The escalating tensions reflect a fear that military leaders have voiced for years — that a relatively small encounter could quickly spiral into a full-blown conflict because of miscalculation. The potent mix of a young dictator who has reportedly purged key figures in his regime and a South Korean president who has vowed to respond forcefully to the North’s provocations makes the situation particularly worrisome.

Bruce Bechtol, a North Korea expert at Angelo State University in Texas, said the difference between Thursday’s incident and the Aug. 4 land mine blasts is that the artillery exchange appears to be the North’s reaction to the South’s propaganda broadcasts.

“The land mine incident was a carefully planned, efficiently carried out, intentional violent provocation meant to inflict casualties,” he said.

In his book, “North Korea and Regional Security in the Kim Jong-un Era,” Bechtol said most North Korean provocations have several things in common: They are initiated when the world is most likely to take notice, they initially appear to be small and easily contained, and they involve constantly changing tactics.
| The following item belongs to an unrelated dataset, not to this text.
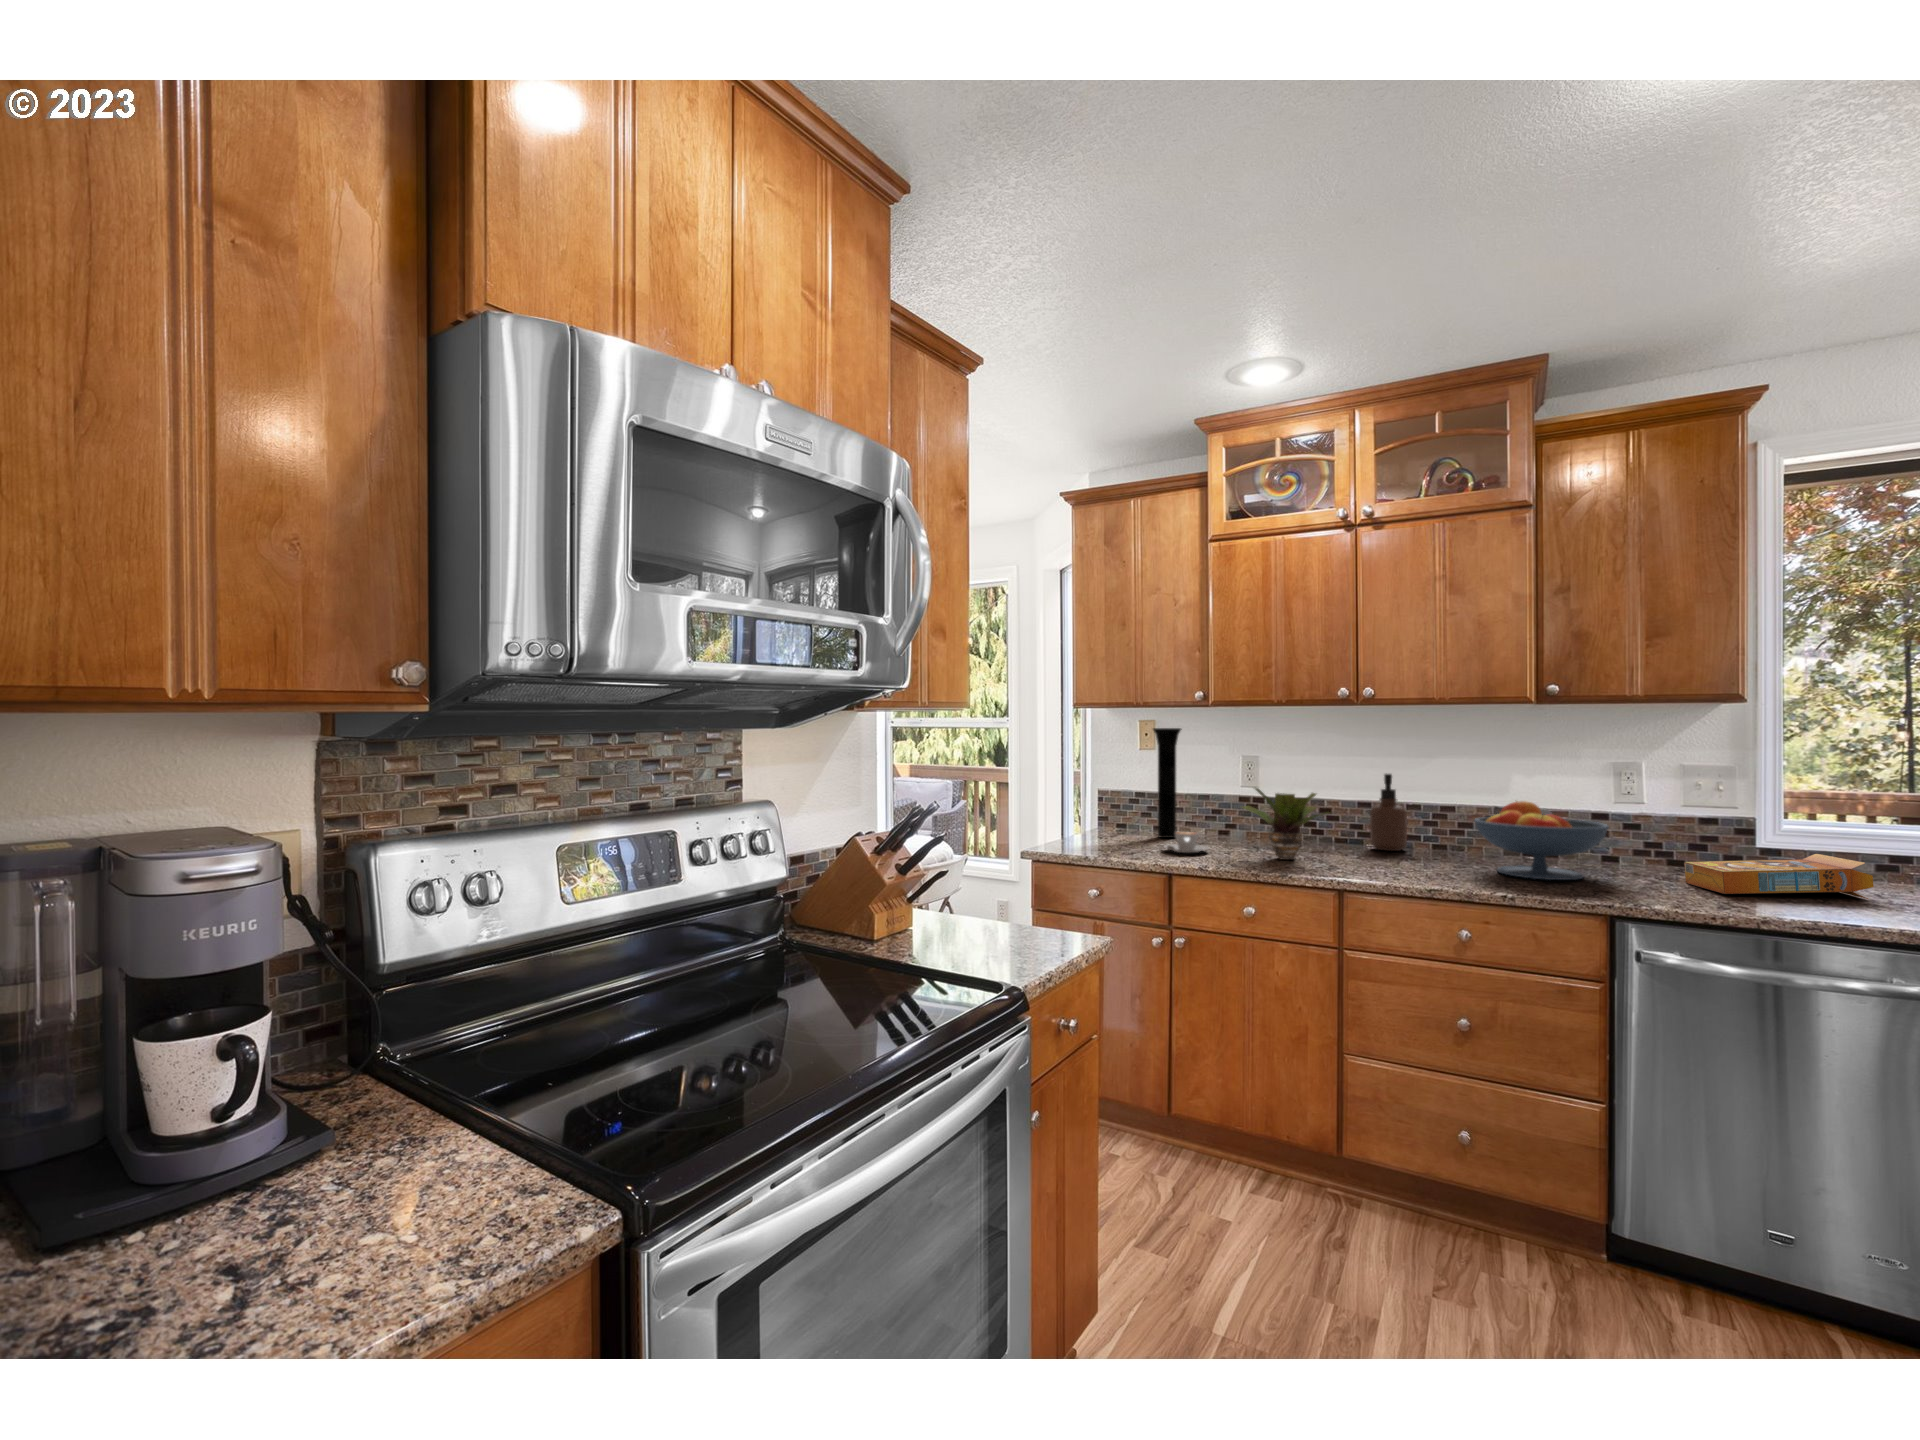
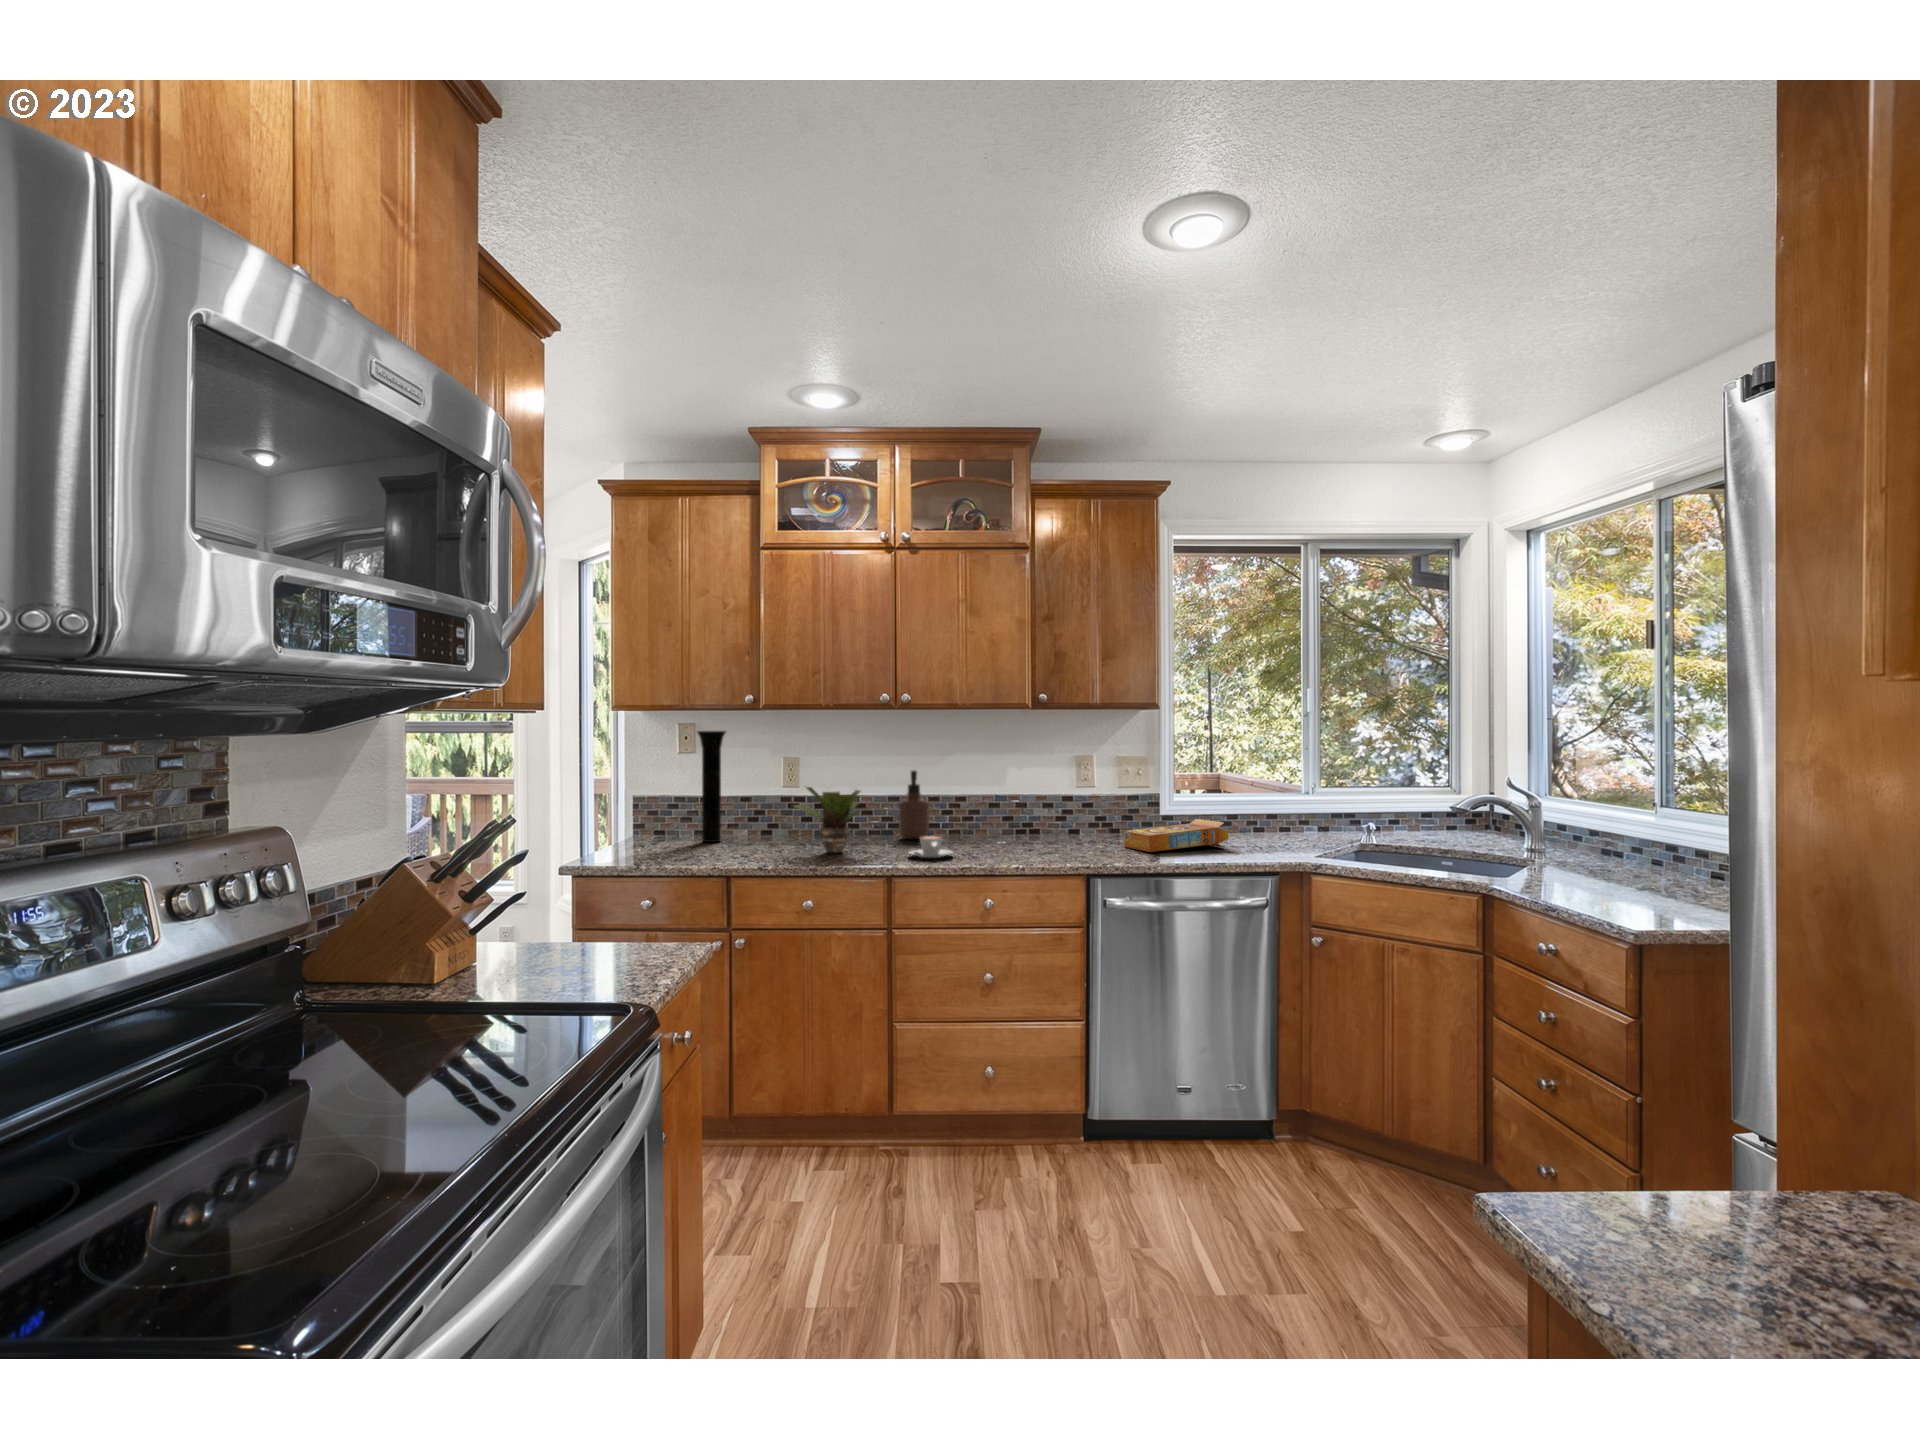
fruit bowl: present [1474,801,1609,880] -> none [986,789,1079,852]
coffee cup: present [1164,832,1209,853] -> present [909,836,953,858]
North Korea also denies responsibility for them, he said.

David Garretson, a retired professor of international relations at University of Maryland University College in Seoul, said the North is trying to appear reasonable, and South Korea will likely attempt to tone down the situation under U.S. pressure.

South Korean President Park Geun-hye, who is facing other domestic issues, feels she has to respond forcefully to Pyongyang, Garretson said.
“I think she feels she has to react more than proportionally, which caught the North off guard,” he said.

There could be some military escalation, perhaps in the form of another shelling or rocket firings at sea, but Garretson doesn’t foresee the situation getting out of hand.

“Miscalculation is always possible, but the U.S. military has a lot of experience over the years in managing these things,” he said.


South Korean President Park Geun-hye, second from right, presides over a security meeting to check South Korea's military readiness against North Korea at the headquarters of Third Army in Yongin, South Korea, Friday, Aug. 21, 2015.